▶ [TEXT]:
━━━━

Red Skelton polishes off his old routine 'When Television Comes/Guzzler's Gin Program'; the most static of the comedy sequences. Skelton is photographed dead center against an uninspiring backdrop as a radio announcer, forced to drink gin as part of his ‘on air’ promos. He thereafter becomes increasingly intoxicated from the libation. We have thus reached the midway point of Ziegfeld Follies, and also, its most deliciously realized and satisfying dramatic/musical sequence: 'This Heart of Mine' - sung by Fred Astaire as an elegant jewel thief masquerading as an aristocrat. He melts the heart of an ice princess (played with glacial appeal by Lucille Bremer) at a lavish ball, presumably as a prelude to stealing her jewels. Unable to rid himself of a growing affection for his intended victim, the thief prematurely attempts to bid the princess farewell, but is chagrined when she willingly offers him her necklace and earrings at their parting, having already realized the purpose behind his seduction. The thief accepts her offer, but then, suddenly realizes he would prefer to have the girl instead. They reunite in a passionate embrace and leave the ball together. In a movie touched by so many epic misfires, ‘This Heart of Mine’ easily becomes the first, if not in fact the most exquisite and memorable highlight in Ziegfeld Follies, not only because it manages to tap into the Astaire mystique cultivated as the bon vivant and sophisticate in 9 RKO movie musicals opposite Ginger Rogers, but also because, unlike the many other sequences in this film, to appear as truncated music box selections plucked from a catalog of outtakes, ‘This Heart of Mine’ endeavors to tell an entire plot in miniature, as well as establish an on-screen persona for Bremer, whose Metro career would be short-lived and otherwise forgettable.

━━━━

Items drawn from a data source
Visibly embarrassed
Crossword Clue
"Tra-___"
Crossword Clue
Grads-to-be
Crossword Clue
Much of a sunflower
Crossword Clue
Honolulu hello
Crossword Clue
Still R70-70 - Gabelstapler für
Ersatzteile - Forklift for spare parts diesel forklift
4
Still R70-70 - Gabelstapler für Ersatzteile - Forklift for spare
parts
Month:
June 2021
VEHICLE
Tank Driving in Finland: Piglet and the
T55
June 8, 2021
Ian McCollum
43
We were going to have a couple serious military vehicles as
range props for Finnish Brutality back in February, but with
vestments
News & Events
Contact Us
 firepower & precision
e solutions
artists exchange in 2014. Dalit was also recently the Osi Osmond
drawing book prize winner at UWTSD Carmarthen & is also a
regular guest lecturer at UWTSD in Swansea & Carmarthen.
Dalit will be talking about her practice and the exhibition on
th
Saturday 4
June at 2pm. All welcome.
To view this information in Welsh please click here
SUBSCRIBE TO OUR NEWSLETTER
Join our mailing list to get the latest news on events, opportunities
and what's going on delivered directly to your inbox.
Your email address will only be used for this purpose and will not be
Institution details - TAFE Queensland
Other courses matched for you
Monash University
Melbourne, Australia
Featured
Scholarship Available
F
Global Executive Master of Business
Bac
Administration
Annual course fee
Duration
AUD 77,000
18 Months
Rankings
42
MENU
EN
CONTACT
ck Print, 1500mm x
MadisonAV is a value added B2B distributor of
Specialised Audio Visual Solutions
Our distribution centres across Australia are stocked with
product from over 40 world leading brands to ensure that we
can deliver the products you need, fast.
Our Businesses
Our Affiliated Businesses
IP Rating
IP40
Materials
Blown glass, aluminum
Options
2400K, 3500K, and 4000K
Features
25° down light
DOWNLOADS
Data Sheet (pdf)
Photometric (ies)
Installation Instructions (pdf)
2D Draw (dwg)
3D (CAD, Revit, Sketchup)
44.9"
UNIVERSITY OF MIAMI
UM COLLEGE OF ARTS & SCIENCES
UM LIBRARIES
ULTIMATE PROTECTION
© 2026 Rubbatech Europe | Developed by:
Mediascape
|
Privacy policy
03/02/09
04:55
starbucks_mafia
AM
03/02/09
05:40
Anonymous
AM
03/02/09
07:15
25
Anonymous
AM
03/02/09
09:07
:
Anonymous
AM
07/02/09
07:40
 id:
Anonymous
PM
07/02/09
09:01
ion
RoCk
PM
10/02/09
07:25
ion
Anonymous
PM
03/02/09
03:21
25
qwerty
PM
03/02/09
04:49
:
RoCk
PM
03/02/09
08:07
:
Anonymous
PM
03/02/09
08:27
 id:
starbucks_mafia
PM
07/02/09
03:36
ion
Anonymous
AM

━━━━

▶ [WHAT THIS EXERCISE ASKS]:
1 > Please list every person named in the Ziegfeld Follies text.
2 > According to the Ziegfeld Follies text, what does the princess offer the thief when they part?
3 > Translate this sentence from the Ziegfeld Follies text into Spanish: "They reunite in a passionate embrace and leave the ball together."

▶ [SOLUTION SET]:
1 > Red Skelton, Fred Astaire, Lucille Bremer, Ginger Rogers

2 > Her necklace and earrings.

3 > Se reencuentran en un abrazo apasionado y salen juntos del baile.